A análise da McKinsey identificou que varejistas que superestimam as receitas do e-commerce podem, na verdade, estar prejudicando suas perspectivas. O crescimento digital, por si só, não é suficiente; somente o crescimento digital lucrativo cria valor.
O ciclo vicioso da precificação reativa
O problema fundamental não está na necessidade de ajustar preços – afinal, o mercado é dinâmico. O problema começa quando o ajuste é feito sem um raciocínio claro e documentado que justifique a mudança e estabeleça um objetivo mensurável a longo prazo. Quando o preço é alterado apenas como resposta, ele entra em um ciclo vicioso que afeta a saúde financeira e operacional da empresa:
- Estímulo externo e a pressão imediata: A mudança é desencadeada por um fator externo (um concorrente, uma pressão de marketplace ou um relatório de queda de conversão). A urgência de “não perder a venda” sobrepõe a análise de “quanto podemos perder de margem”.
2. Ajuste sem análise de impacto: O preço é alterado rapidamente, mas o raciocínio por trás raramente muda junto. A equipe não consegue explicar com clareza por que aquela mudança aconteceu, nem qual o resultado esperado a longo prazo.
3. Perda de posicionamento e valor: O preço deixa de ser um comunicador de valor e passa a ser apenas um número flutuante. O consumidor se acostuma com a volatilidade e passa a esperar o preço mais baixo, desvalorizando a marca e o serviço.
4.Margem Silenciosamente Corroída: A margem de lucro começa a cair, mas o volume de vendas não cresce o suficiente para justificar a perda de lucratividade por unidade. A empresa vende mais, mas lucra menos, ou até mesmo vende o mesmo, mas com margens perigosamente reduzidas.
O efeito cascata em categorias sensíveis e o preço dinâmico
Em categorias sensíveis, como a de eletrônicos, onde a comparação de preços é instantânea e a elasticidade da demanda é alta, esse efeito é amplificado. Um ajuste mal pensado, feito por reação, pode virar referência de mercado em poucas horas.
A consultoria BCG aponta que o futuro da precificação será definido por cinco tendências, sendo uma delas o Preço Dinâmico. No entanto, a BCG alerta que o sucesso do preço dinâmico só é alcançado com uma história de valor convincente e orientação humana contínua para gerenciar algoritmos. Nesse cenário, a pergunta que surge não é mais “foi a decisão certa?”, mas sim “como chegamos aqui sem perceber?”. A resposta está na falta de uma estratégia de preços e de um monitoramento que seja robusto o suficiente para filtrar o ruído e entregar dados confiáveis.

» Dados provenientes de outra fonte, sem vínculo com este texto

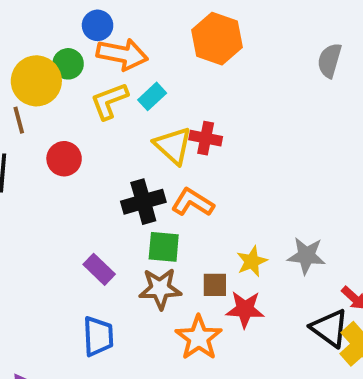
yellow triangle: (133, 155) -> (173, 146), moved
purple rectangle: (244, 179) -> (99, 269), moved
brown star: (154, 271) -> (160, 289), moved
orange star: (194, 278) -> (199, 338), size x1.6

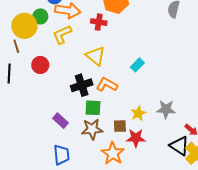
cyan rectangle: (152, 96) -> (137, 65), moved
red cross: (206, 138) -> (99, 22), moved

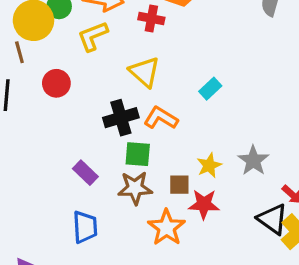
gray star: (166, 109) -> (253, 161), turned 30

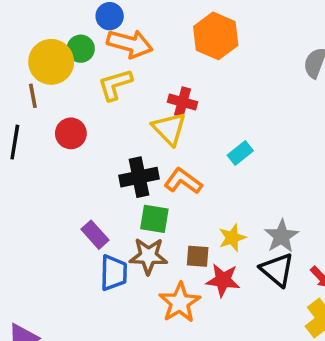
red cross: (151, 19) -> (182, 102), moved
black triangle: (273, 219) -> (277, 270), moved
blue trapezoid: (85, 227) -> (114, 273), moved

Precificação como estratégia vs. reação
Quando o preço é tratado como uma alavanca de reação, ele não comunica posicionamento, não protege margem de lucro e não organiza o mercado. Ele apenas responde. Se a sua empresa se encontra nesse ciclo de ajustes constantes e reativos, é hora de pausar e reavaliar. Preço muda todo dia, mas a estratégia deveria mudar bem menos. Quando as duas coisas caminham na mesma velocidade, algo está fundamentalmente errado.